Davindar Kaur, who came to India when she was 10 and is now married with a daughter, says, “What will we go back for? There is nothing worth seeing in Afghanistan. India has allowed us to stay in peace and comfort.”
For many Afghan refugees, naturalisation is the logical step to take. The refugee community lives in peace with its neighbours, they have much in common in terms of religion, language and culture. “We feel we are at home here. The gurudwaras (Sikh temples) give us a lot of happiness. When we visit Amristar, we feel very happy and at peace,” says Ardet Singh, referring to the Golden Temple in Punjab, northern India.
“The best thing about India,” says Tian Singh, “is its freedom of religion. No faith is suppressed here. It is a true democracy. The only problem is the heat!”

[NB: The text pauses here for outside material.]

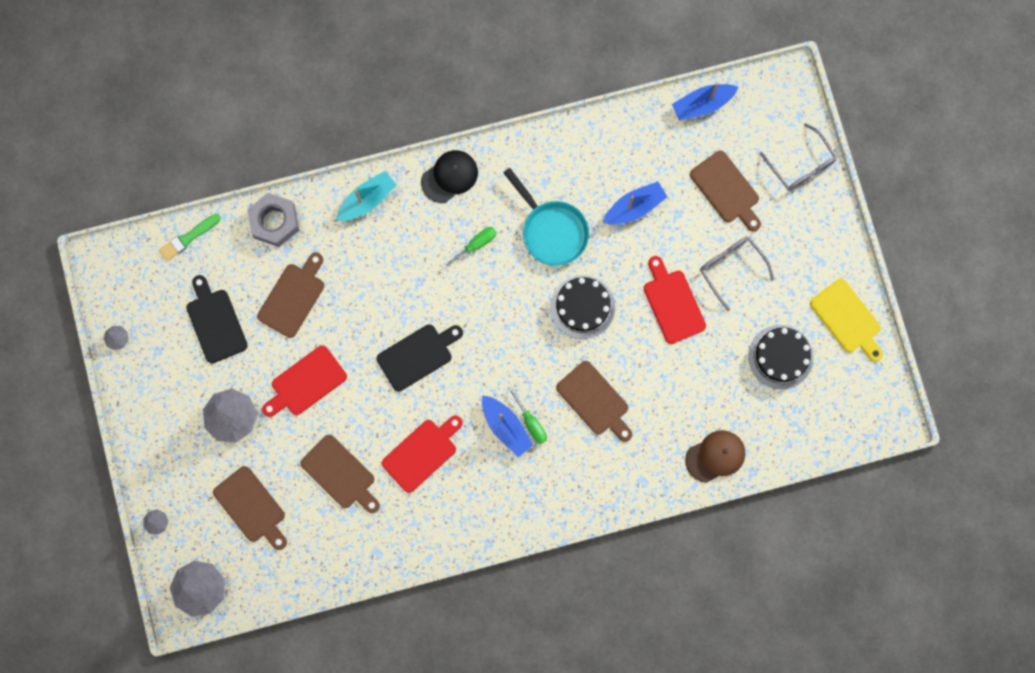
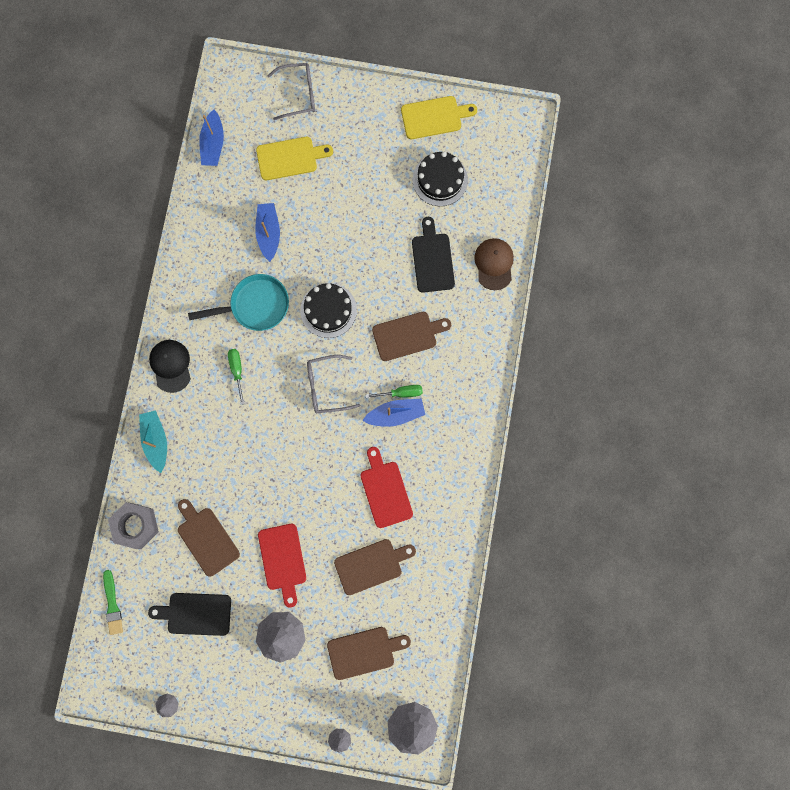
camera: 65 degrees left, 0 degrees up
(418, 355) = (304, 458): black cutting board -> black cutting board (432, 259)
(672, 303) = (359, 240): red cutting board -> none
(726, 190) = (290, 158): brown cutting board -> yellow cutting board
(731, 269) = (354, 183): grey glasses -> grey glasses (327, 386)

So far, just 10 cases have reached the last stage of the naturalisation process at the Ministry of Home Affairs. And though a refugee may fulfil every criterion, there are no guarantees.
For many, becoming an Indian citizen brings a sense of identity and economic prosperity. As refugees, they do not have the right to work in India, though many survive by finding jobs in the informal sector. As citizens, they will be eligible for government grants and loans to set up their own businesses. They will also receive documents enabling them to travel, among other perks.
Jagjit Kaur can’t wait to fulfil her dream: “I want to work in a call centre, but my parents won’t let me.” There are thousands of young Indian women with similar dreams and similar constraints. In the end, there is little difference between them and Jagjit, if at all.